The UI Children’s Hospital, despite its fluctuation, has been ranked every year since U.S. News broke out its children’s rankings from its main hospital rankings in 2007. For its first time rating 10 Children’s Hospital specialties in 2009, the University of Iowa ranked in the top 30 in just one area: kidney disorders.


“There are some things that we know for sure in health care,” said Alexander Bassuk, physician-in-chief of the UI Children’s Hospital and chair and departmental executive officer of the Stead Family Department of Pediatrics in the UI Carver College of Medicine.


“Patients want compassionate care that’s close to home.

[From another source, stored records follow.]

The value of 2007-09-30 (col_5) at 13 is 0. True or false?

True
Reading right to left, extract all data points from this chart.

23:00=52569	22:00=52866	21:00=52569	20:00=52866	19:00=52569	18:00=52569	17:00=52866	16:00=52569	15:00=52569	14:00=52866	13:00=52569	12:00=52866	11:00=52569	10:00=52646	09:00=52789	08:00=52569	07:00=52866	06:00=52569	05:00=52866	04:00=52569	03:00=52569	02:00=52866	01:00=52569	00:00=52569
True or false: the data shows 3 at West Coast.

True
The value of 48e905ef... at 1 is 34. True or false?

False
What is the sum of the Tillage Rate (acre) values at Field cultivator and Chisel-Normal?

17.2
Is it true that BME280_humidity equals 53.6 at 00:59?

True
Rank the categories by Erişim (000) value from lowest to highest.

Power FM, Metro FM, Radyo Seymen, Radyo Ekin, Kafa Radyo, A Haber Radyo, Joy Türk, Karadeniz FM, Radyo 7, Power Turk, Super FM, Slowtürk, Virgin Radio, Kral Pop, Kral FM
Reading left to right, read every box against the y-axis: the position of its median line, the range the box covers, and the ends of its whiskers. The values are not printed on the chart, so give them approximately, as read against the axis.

Professionals want to work somewhere where they can make a difference in patients' lives and medicine,” he said. “These rankings show that UI Health Care continues to achieve its mission of changing medicine and changing lives.


“Our continued ranking with U.S. News is a point of pride for us.”


The UI Children’s Hospital ranked first in the State of Iowa and 11th in the Midwest region — which includes 13 states from the Dakotas on the west to Ohio on the east. Within that region, hospitals in Ohio claimed four of the top six spots — including Cincinnati Children’s at No. 1 and Nationwide Children’s Hospital in Columbus at No. 2.


Nationally, the top 10 include both those Ohio hospitals along with children’s hospitals in Boston, Colorado, Los Angeles, Philadelphia, Washington, D.C., Washington state, San Diego, and Houston.